Education and curriculum are alive ongoing and pervasive. It is not a limiting plan of strategies as so many teachers and school systems presume. Can we look at curriculum and education in such a broad manner encompassing everything about us, our lived experiences, and our curricula vita? It becomes so difficult to be outside the box when everyone else is inside. But for learning to be real and to progress, we as educators have to ruminate and see the more ultimate issues in life. We need to go beyond the content, beyond the traditional rhetoric of compliance to standards, and we need to imagine and put back that idea of democracy and experience that living and life provides, suggested so long ago by Dewey. There is so much more to education and curriculum for teachers to consider than what is written down on paper.
“Education must ensure that not only the material but the inward life of the individual be developed. Education should address not the isolated intellect, as the advocates of standards suggest it ought, but the hopes and dreams of the self of which intellect – the complex reflective self – is merely a part.” Allan Block
It has been a few years since I was introduced to Robert Fried’s books. My first principal back in 2001 who by chance was a recent principal of the year in Georgia had a book club for teachers.

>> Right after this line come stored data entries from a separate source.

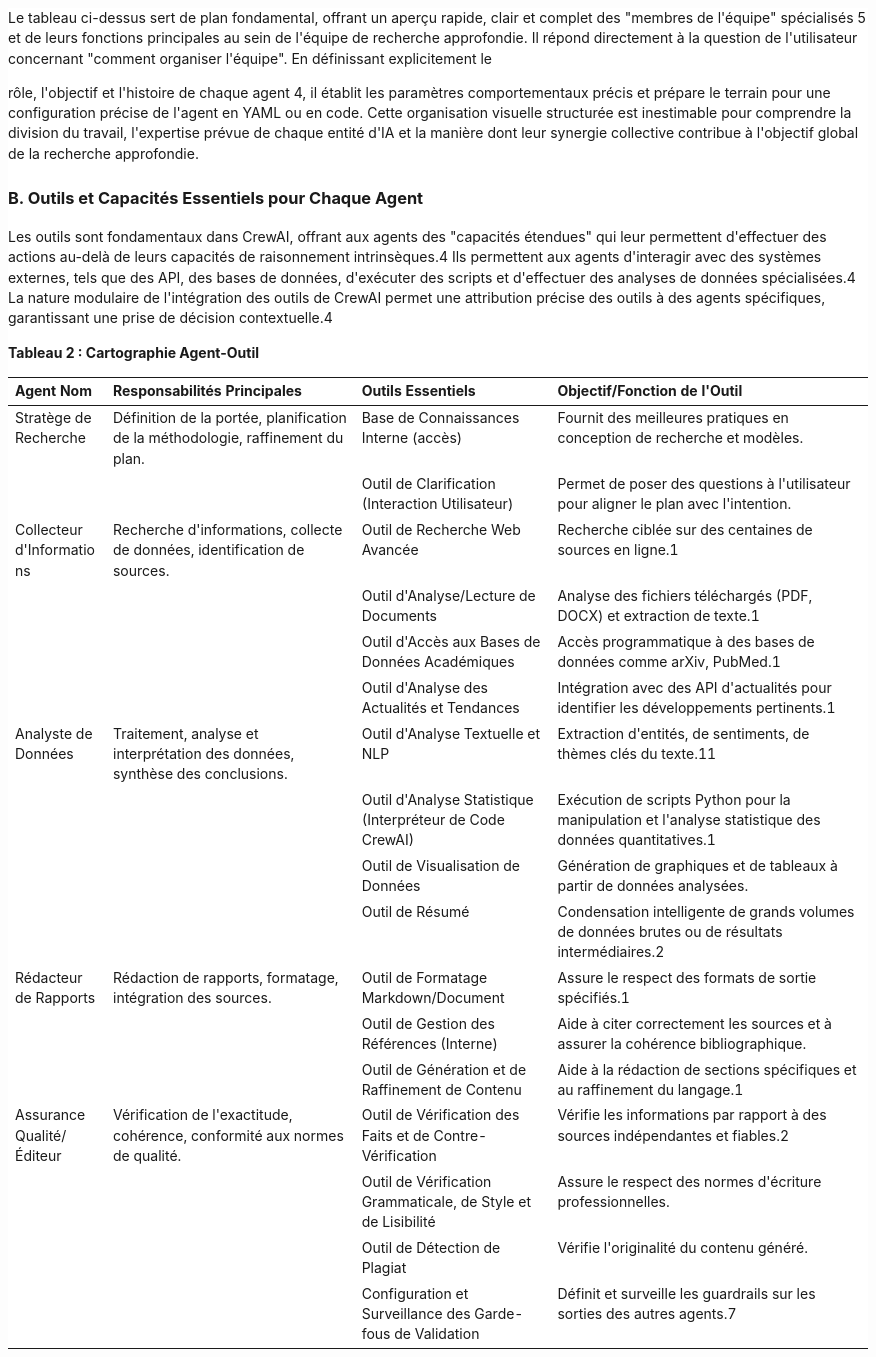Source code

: Le tableau ci-dessus sert de plan fondamental, offrant un aperçu rapide, clair et complet des "membres de l'équipe" spécialisés 5 et de leurs fonctions principales au sein de l'équipe de recherche approfondie. Il répond directement à la question de l'utilisateur concernant "comment organiser l'équipe". En définissant explicitement le

rôle, l'objectif et l'histoire de chaque agent 4, il établit les paramètres comportementaux précis et prépare le terrain pour une configuration précise de l'agent en YAML ou en code. Cette organisation visuelle structurée est inestimable pour comprendre la division du travail, l'expertise prévue de chaque entité d'IA et la manière dont leur synergie collective contribue à l'objectif global de la recherche approfondie.

### **B. Outils et Capacités Essentiels pour Chaque Agent**

Les outils sont fondamentaux dans CrewAI, offrant aux agents des "capacités étendues" qui leur permettent d'effectuer des actions au-delà de leurs capacités de raisonnement intrinsèques.4 Ils permettent aux agents d'interagir avec des systèmes externes, tels que des API, des bases de données, d'exécuter des scripts et d'effectuer des analyses de données spécialisées.4 La nature modulaire de l'intégration des outils de CrewAI permet une attribution précise des outils à des agents spécifiques, garantissant une prise de décision contextuelle.4

**Tableau 2 : Cartographie Agent-Outil**

| Agent Nom | Responsabilités Principales | Outils Essentiels | Objectif/Fonction de l'Outil |
| :---- | :---- | :---- | :---- |
| Stratège de Recherche | Définition de la portée, planification de la méthodologie, raffinement du plan. | Base de Connaissances Interne (accès) | Fournit des meilleures pratiques en conception de recherche et modèles. |
|  |  | Outil de Clarification (Interaction Utilisateur) | Permet de poser des questions à l'utilisateur pour aligner le plan avec l'intention. |
| Collecteur d'Informations | Recherche d'informations, collecte de données, identification de sources. | Outil de Recherche Web Avancée | Recherche ciblée sur des centaines de sources en ligne.1 |
|  |  | Outil d'Analyse/Lecture de Documents | Analyse des fichiers téléchargés (PDF, DOCX) et extraction de texte.1 |
|  |  | Outil d'Accès aux Bases de Données Académiques | Accès programmatique à des bases de données comme arXiv, PubMed.1 |
|  |  | Outil d'Analyse des Actualités et Tendances | Intégration avec des API d'actualités pour identifier les développements pertinents.1 |
| Analyste de Données | Traitement, analyse et interprétation des données, synthèse des conclusions. | Outil d'Analyse Textuelle et NLP | Extraction d'entités, de sentiments, de thèmes clés du texte.11 |
|  |  | Outil d'Analyse Statistique (Interpréteur de Code CrewAI) | Exécution de scripts Python pour la manipulation et l'analyse statistique des données quantitatives.1 |
|  |  | Outil de Visualisation de Données | Génération de graphiques et de tableaux à partir de données analysées. |
|  |  | Outil de Résumé | Condensation intelligente de grands volumes de données brutes ou de résultats intermédiaires.2 |
| Rédacteur de Rapports | Rédaction de rapports, formatage, intégration des sources. | Outil de Formatage Markdown/Document | Assure le respect des formats de sortie spécifiés.1 |
|  |  | Outil de Gestion des Références (Interne) | Aide à citer correctement les sources et à assurer la cohérence bibliographique. |
|  |  | Outil de Génération et de Raffinement de Contenu | Aide à la rédaction de sections spécifiques et au raffinement du langage.1 |
| Assurance Qualité/Éditeur | Vérification de l'exactitude, cohérence, conformité aux normes de qualité. | Outil de Vérification des Faits et de Contre-Vérification | Vérifie les informations par rapport à des sources indépendantes et fiables.2 |
|  |  | Outil de Vérification Grammaticale, de Style et de Lisibilité | Assure le respect des normes d'écriture professionnelles. |
|  |  | Outil de Détection de Plagiat | Vérifie l'originalité du contenu généré. |
|  |  | Configuration et Surveillance des Garde-fous de Validation | Définit et surveille les guardrails sur les sorties des autres agents.7 |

“Passionate teachers organize and focus their passionate interests by getting to the heart of their subject and sharing with their students some of what lays there – the beauty and power that drew them to this field in the first place and that has deepened over time as they learned and experienced more. They are not after a narrow or elitist perspective, but rather a depth of engagement that serves as a base for branching out to other interests and disciplines.” Robert Fried, The Passionate Teacher
It is about passion and bringing that to the class room and passing it on to the students so as Fried states “it will serve as a base for branching out”. There should not be a limiting to curriculum or to education as so often currently imposed. I recall from reading many years ago that Henry David Thoreau told his friends when he left teaching, he needed to be a learner first and then and only then could he be a good teacher. We need to set the example and be learners and in doing so pave the way, lay the tracks for each of our students.
“From the beginning, learner choice, design, and revision infuses the work teachers and learners do together.” Foxfire Core Practice one, 2009
The late Syndicated columnist Sydney J. Harris wrote in the late 1970’s of how education was like a sausage stuffing machine and should be more like culturing a pearl. We are taking away the essence of who the child is; this essence is what is missing and what is being left behind. In an effort to leave no child behind, all are having bits and pieces of the individual human being left behind. I would like to be optimistic and say borrowing from the great civil rights leader that as teachers, real teachers, “we shall overcome” and we shall put soul back into the bottle of our children. I got a bit carried away today but continue to keep all in harm’s way on your mind and in your hearts and always give thanks namaste.